Entries taken from a collection>
==*==

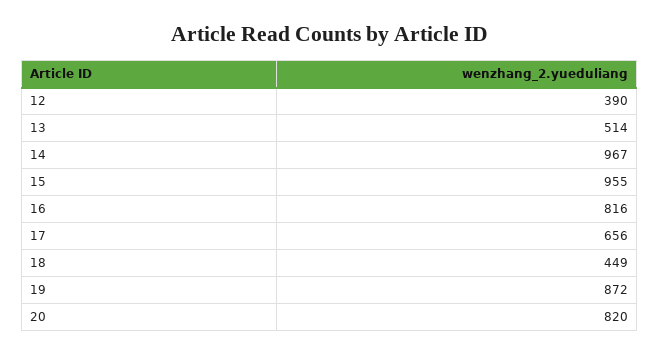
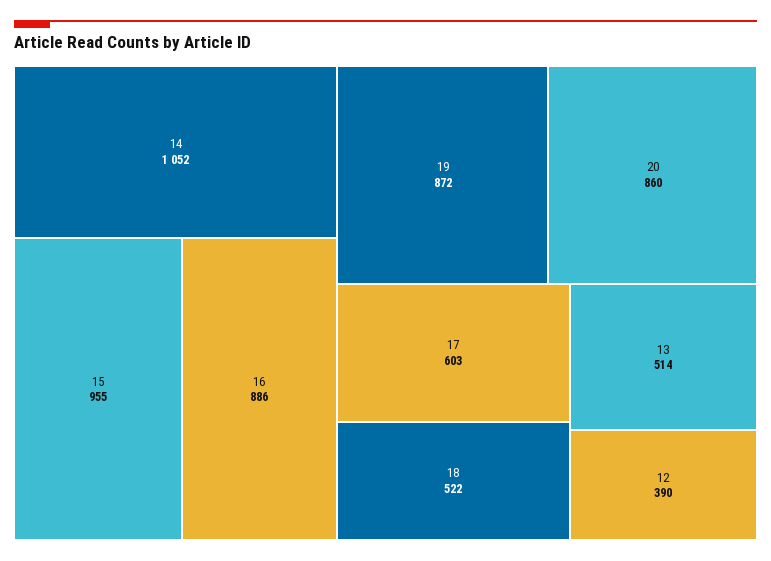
14: 967 -> 1052
16: 816 -> 886
17: 656 -> 603
18: 449 -> 522
20: 820 -> 860

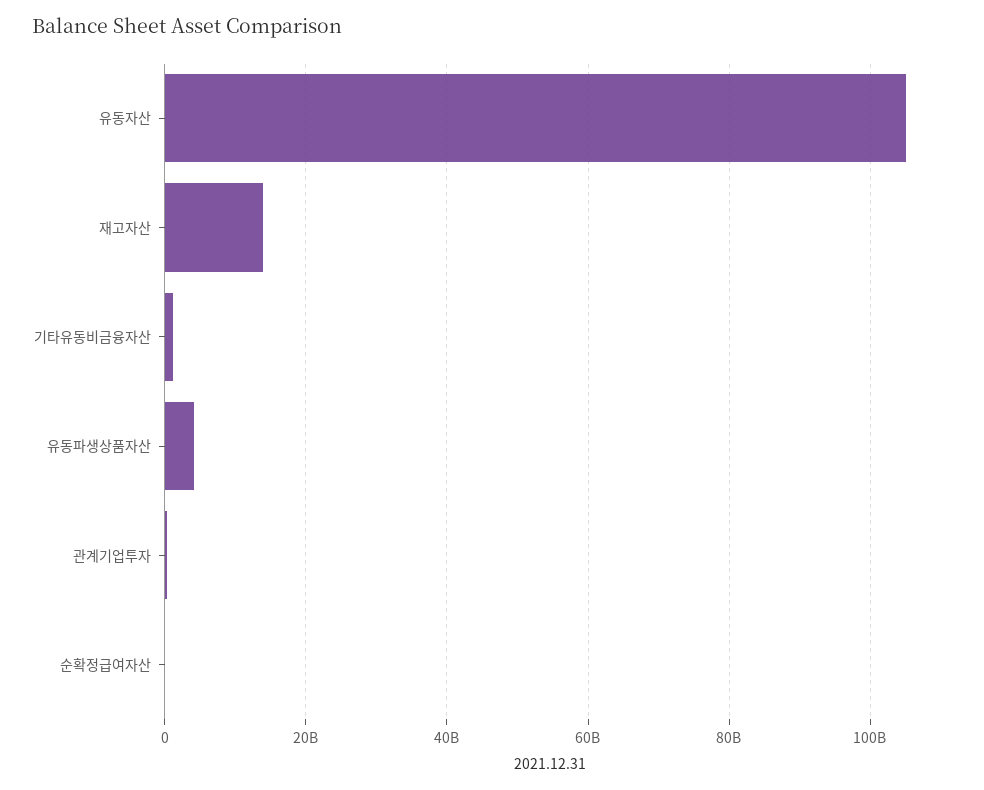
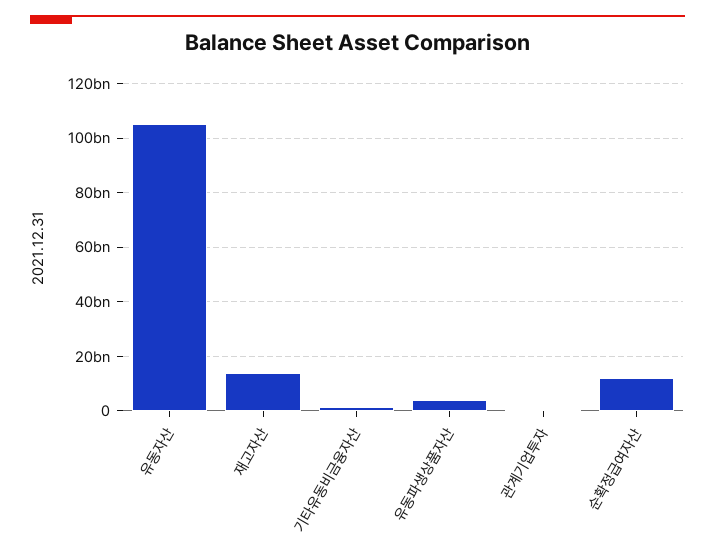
순확정급여자산: 0 -> 12500000000

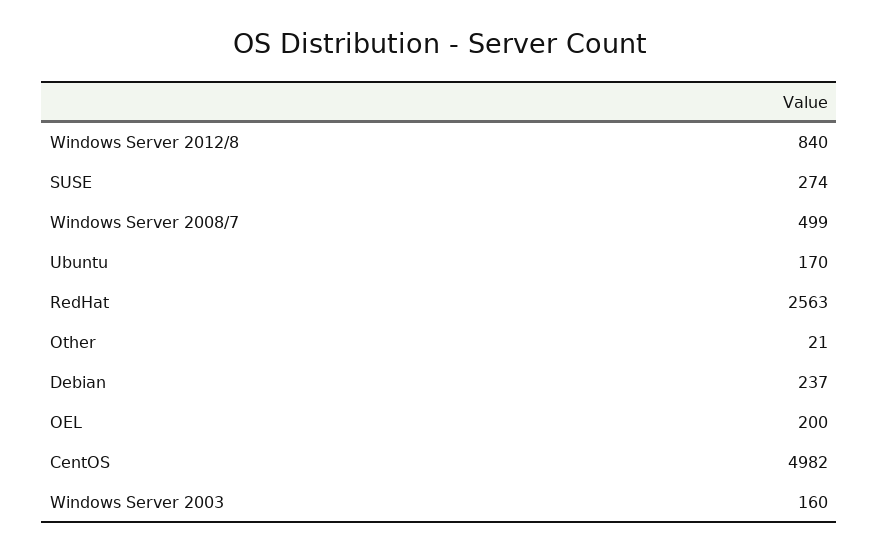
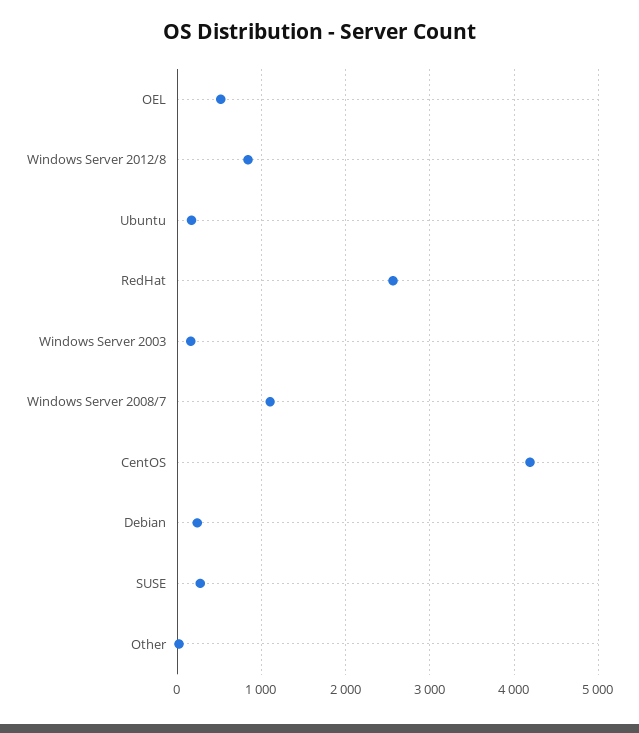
Windows Server 2008/7: 499 -> 1100
OEL: 200 -> 500
CentOS: 4982 -> 4200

==*==

The records above must be printed exactly; the pictures stay out.

Answer below>
14: 967 -> 1052
16: 816 -> 886
17: 656 -> 603
18: 449 -> 522
20: 820 -> 860

순확정급여자산: 0 -> 12500000000

Windows Server 2008/7: 499 -> 1100
OEL: 200 -> 500
CentOS: 4982 -> 4200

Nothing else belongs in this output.